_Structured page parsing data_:
◆ ◆ ◆ ◆ ◆
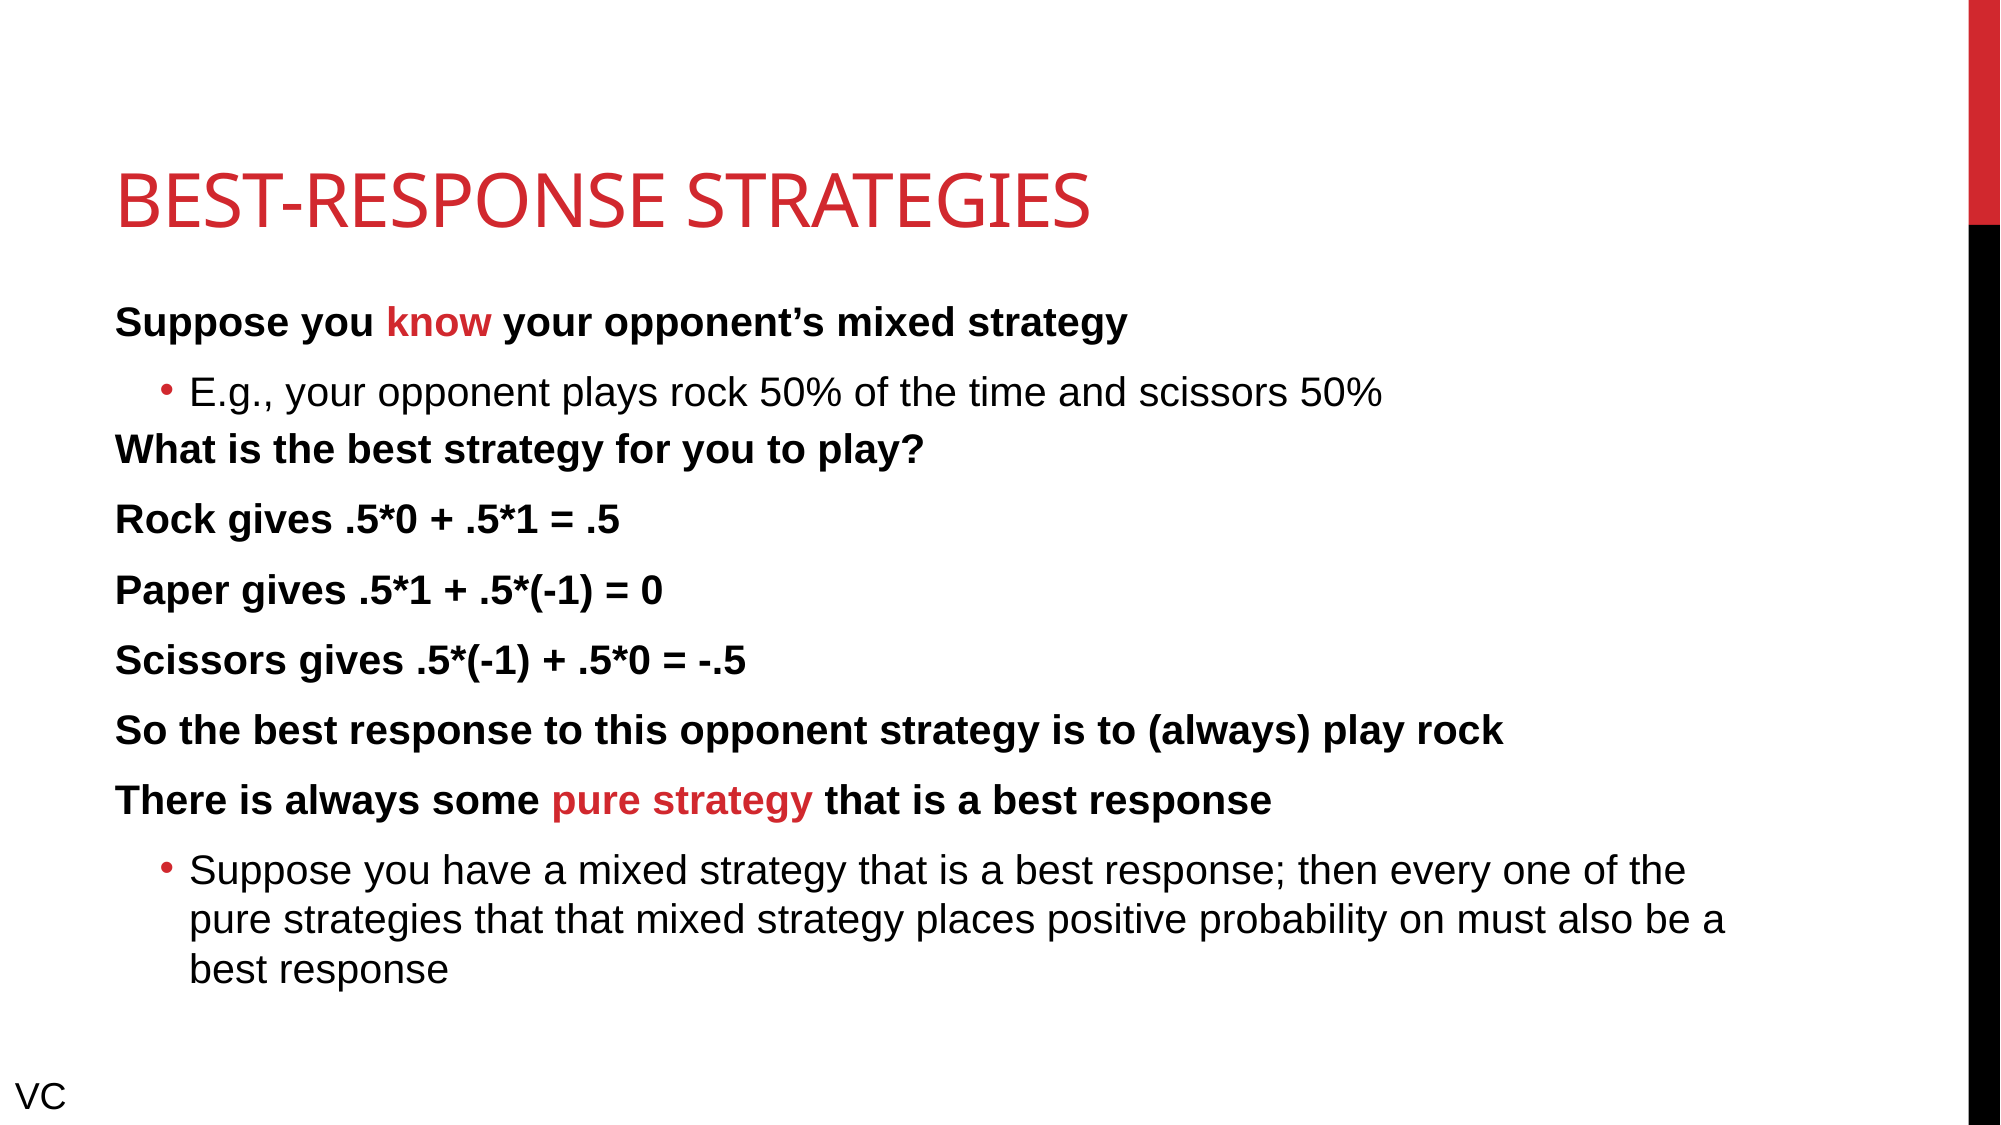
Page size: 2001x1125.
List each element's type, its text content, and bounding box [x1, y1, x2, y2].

title Best-response strategies [99, 25, 1367, 250]
text_box VC [0, 1064, 84, 1125]
list Suppose you know your opponent’s mixed strategy E.g., your opponent plays rock 50% of the time and scissors 50% What is the best strategy for you to play? Rock gives .5*0 + .5*1 = .5 Paper gives .5*1 + .5*(-1) = 0 Scissors gives .5*(-1) + .5*0 = -.5 So the best response to this opponent strategy is to (always) play rock There is always some pure strategy that is a best response Suppose you have a mixed strategy that is a best response; then every one of the pure strategies that that mixed strategy places positive probability on must also be a best response [99, 287, 1767, 1005]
◆ ◆ ◆ ◆ ◆
_Assignment_:
Quote the data exactly, leaving every image out of the copy.

_Reply to the exercise_:
Page size: 2001x1125.
List each element's type, its text content, and bounding box [x1, y1, x2, y2].

title Best-response strategies [99, 25, 1367, 250]
text_box VC [0, 1064, 84, 1125]
list Suppose you know your opponent’s mixed strategy E.g., your opponent plays rock 50% of the time and scissors 50% What is the best strategy for you to play? Rock gives .5*0 + .5*1 = .5 Paper gives .5*1 + .5*(-1) = 0 Scissors gives .5*(-1) + .5*0 = -.5 So the best response to this opponent strategy is to (always) play rock There is always some pure strategy that is a best response Suppose you have a mixed strategy that is a best response; then every one of the pure strategies that that mixed strategy places positive probability on must also be a best response [99, 287, 1767, 1005]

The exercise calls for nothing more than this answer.